Die Berufung der Beklagten blieb vor dem BGH erfolglos.

Gründe:
Aus der Veröffentlichung von Malien-Aubert et al. (E1) ergaben sich für den Fachmann keine ausreichenden Hinweise auf eine Zusammensetzung, die das Merkmal " Verbindung ist kombiniert mit einer Aluminiumverbindung, um einen Aluminiumlack herzustellen" auswiesen. Die Hinweise gingen nicht über dasjenige hinaus, was dem Fachmann am Prioritätstag ohnehin bekannt war. Bei den in E1 geschilderten Versuchen wurden die Farbstoffe in verschiedene Lösungen gegeben. Die Ausbildung eines nicht wasserlöslichen Lacks wäre dafür zumindest hinderlich gewesen.

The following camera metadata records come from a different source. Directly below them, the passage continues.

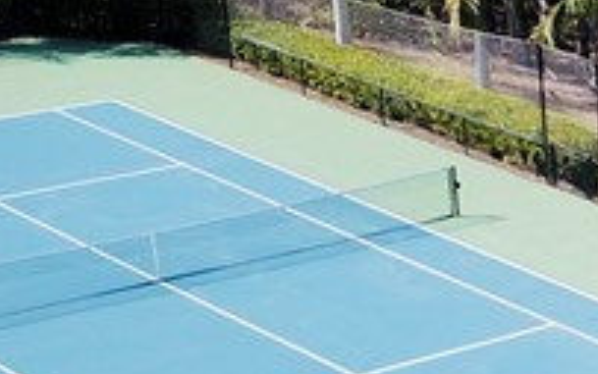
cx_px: 1169
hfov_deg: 13.1
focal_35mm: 139
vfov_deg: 9.1
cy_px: 630
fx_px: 2266
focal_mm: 4.73
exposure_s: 1/831
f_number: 2.2
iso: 100
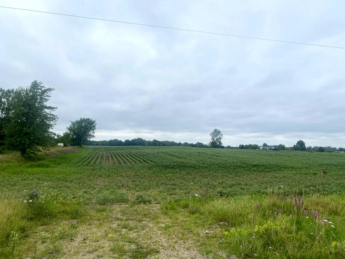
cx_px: 172
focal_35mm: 26
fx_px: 259
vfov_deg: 53.1
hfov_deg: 67.3
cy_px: 130
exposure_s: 1/2028
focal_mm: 4.25
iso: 32
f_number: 1.8
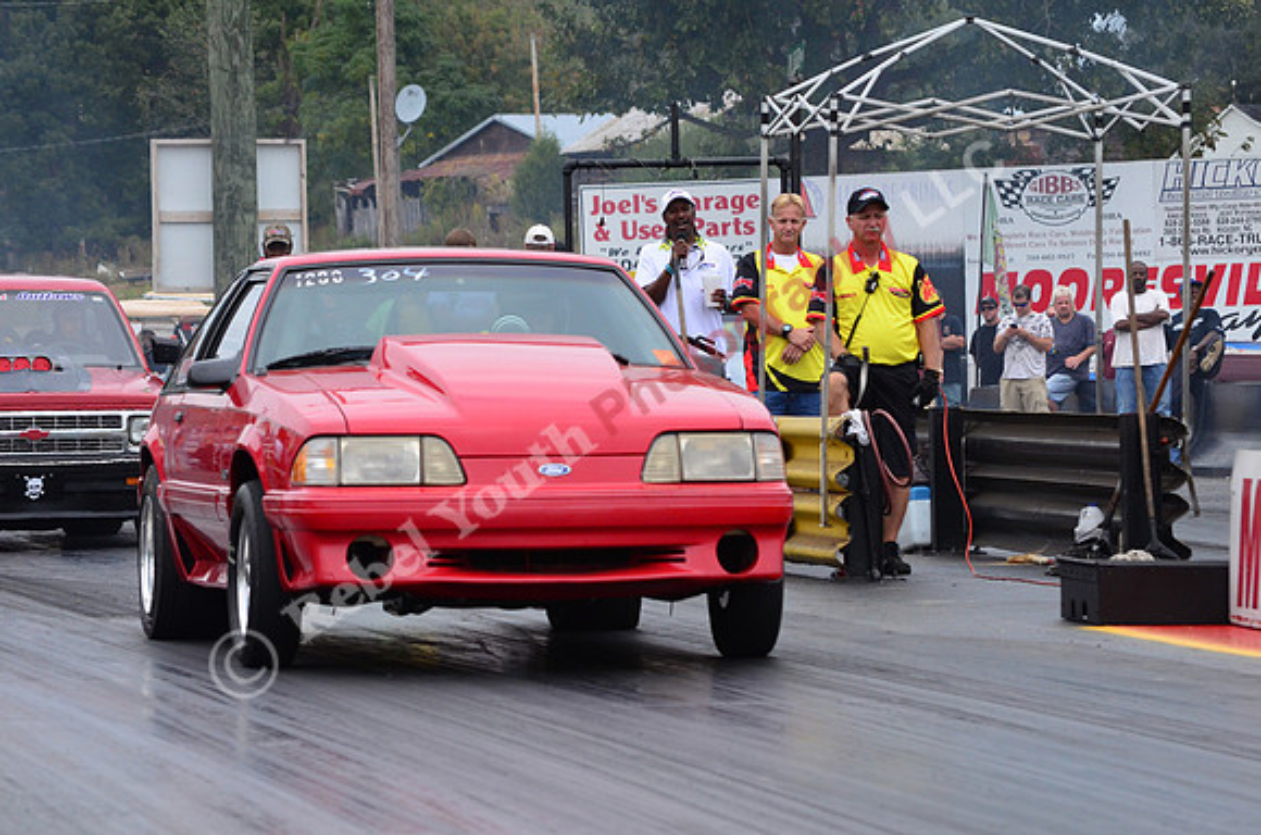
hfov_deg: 11.0
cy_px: 418
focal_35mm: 188
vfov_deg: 7.3
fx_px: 6553
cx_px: 630
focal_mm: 125
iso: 1000
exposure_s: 1/1250
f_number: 9
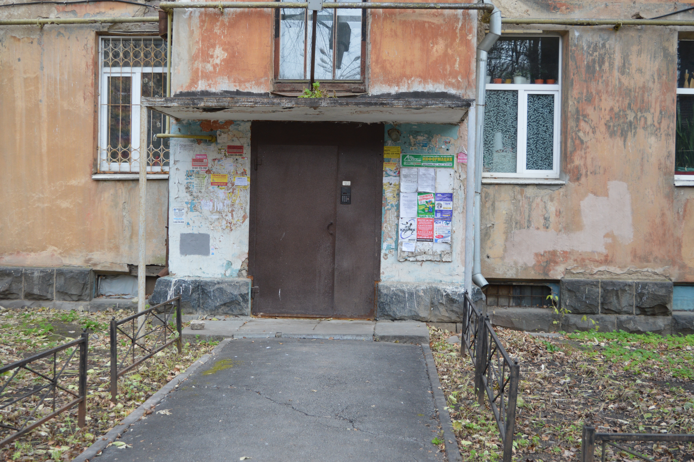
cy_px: 231
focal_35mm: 44
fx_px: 838
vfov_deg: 30.8
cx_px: 347
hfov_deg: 45.0
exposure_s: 1/100
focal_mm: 29
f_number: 5.6
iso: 400
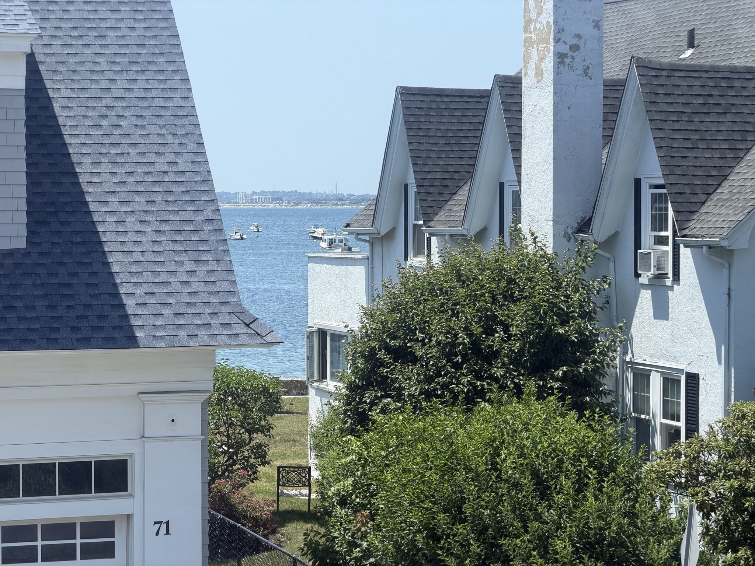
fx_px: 2181
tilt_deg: -2.5
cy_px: 283
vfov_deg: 14.8
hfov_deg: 19.6
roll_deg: +0.5
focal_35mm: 100
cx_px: 378
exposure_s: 1/638
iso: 50
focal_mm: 16.89
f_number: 2.8
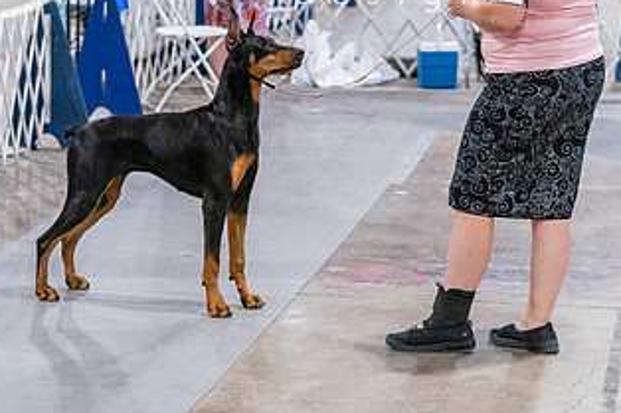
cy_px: 54
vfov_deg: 9.4
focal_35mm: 146
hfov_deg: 14.1
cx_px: 231
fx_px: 2517
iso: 6400
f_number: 3.2
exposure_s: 1/320
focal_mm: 79
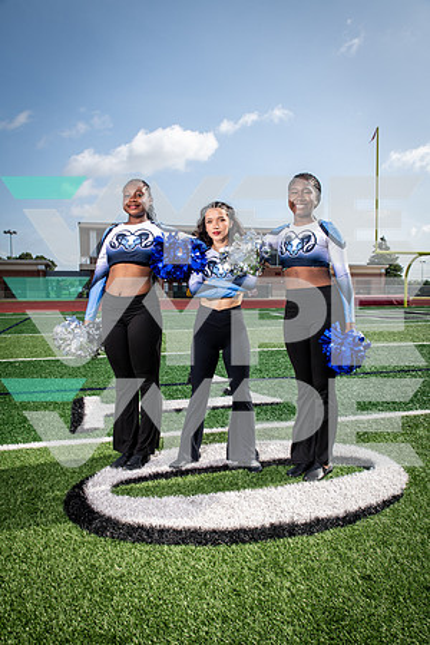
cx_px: 215
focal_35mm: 26
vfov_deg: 69.4
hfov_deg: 49.6
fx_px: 466
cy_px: 322
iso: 125
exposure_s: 1/400
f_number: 7.1
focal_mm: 26
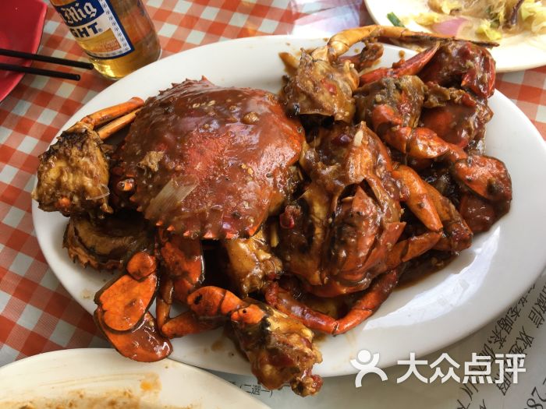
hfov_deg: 61.7
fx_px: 457
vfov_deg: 48.2
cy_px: 204
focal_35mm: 29
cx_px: 273
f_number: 2.2
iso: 32
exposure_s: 1/60
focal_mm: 4.15
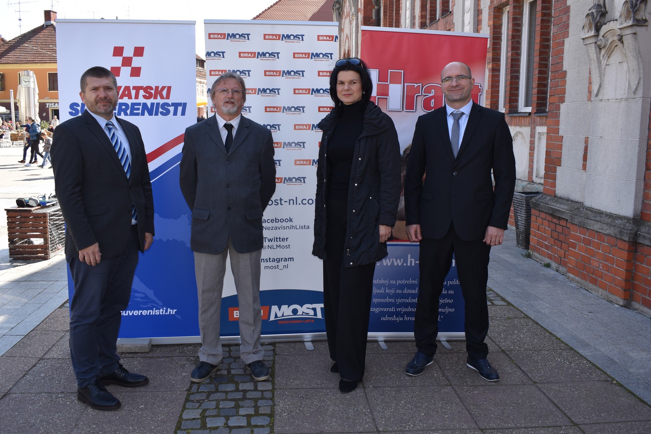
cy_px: 217
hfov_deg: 57.2
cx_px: 326
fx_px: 597
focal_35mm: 33
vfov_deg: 40.0
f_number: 5.6
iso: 100
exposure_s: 1/160
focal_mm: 22
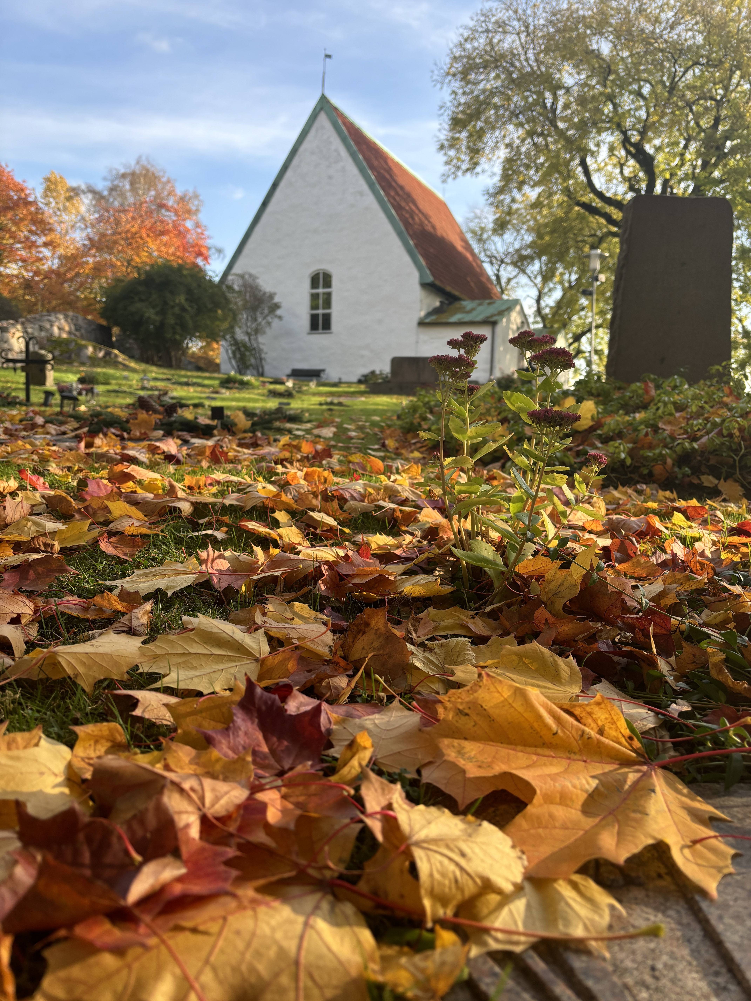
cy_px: 500
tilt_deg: -4.1
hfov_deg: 53.1
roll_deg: -2.0
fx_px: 752
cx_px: 376
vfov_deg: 67.3
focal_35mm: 26
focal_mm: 5.96
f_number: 1.6
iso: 50
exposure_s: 1/587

Zu Recht war das Patentgericht auch zu dem Ergebnis gelangt, dass der Fachmann Anlass hatte, bei der Suche nach stabileren Farbstoffen auch andere geläufige Stabilisierungsmethoden in Betracht zu ziehen und hierbei insbesondere diejenigen Ausgangsstoffe einzubeziehen, die auch in E1 als vielversprechend hervorgehoben wurden. Der Fachmann, der mit der Bereitstellung eines Stoffs für einen bestimmten Einsatzzweck betraut ist, hat Anlass, anhand der einschlägigen rechtlichen Bestimmungen abzuklären, welche Lösungswege unter rechtlichen Aspekten hinreichende Aussicht auf Erfolg haben.

Wird in den einschlägigen rechtlichen Vorschriften eine einzelne Maßnahme, die im Stand der Technik als stabilitätsfördernd bekannt war, ausdrücklich hervorgehoben und für zulässig erklärt, besteht grundsätzlich Veranlassung, diese Maßnahme bei der Suche nach Möglichkeiten zur Stabilitätsförderung auch für solche Ausgangsstoffe in Betracht zu ziehen, für die entsprechende Verbindungen im Stand der Technik noch nicht vorbeschrieben sind. Der Umstand, dass die hier im Streitpatent beanspruchte Stabilität über einen relativ breiten Bereich hinweg nicht ohne weiteres zu erwarten war, führte somit nicht zu einer abweichenden Beurteilung.

Angesichts dessen hatte der Fachmann Anlass, auch solche Lösungen in Betracht zu ziehen, die ein geringeres, aber dennoch praktisch brauchbares Maß an Stabilität versprachen. Dass die damit nahegelegten Lösungen überraschenderweise sogar eine besonders gute Stabilität zeigten, führte ebenfalls nicht zu einer abweichenden Beurteilung. Denn wenn der Fachmann schon aus anderen Gründen Anlass hat, eine bestimmte Lösung in Betracht zu ziehen, so vermag ein zusätzlicher positiver Effekt, der bei Beschreiten dieses Weges auftritt, nicht zur Annahme erfinderischer Tätigkeit zu führen. Insofern kam auch dem Umstand, dass die Bildung von Aluminiumlacken zugleich den üblicherweise auftretenden unangenehmen Geruch oder Geschmack überdeckte, keine ausschlaggebende Bedeutung zu. Auch insoweit handelte es sich um einen zusätzlichen positiven Effekt, den eine aus anderen Gründen nahegelegte Lösung mit sich brachte.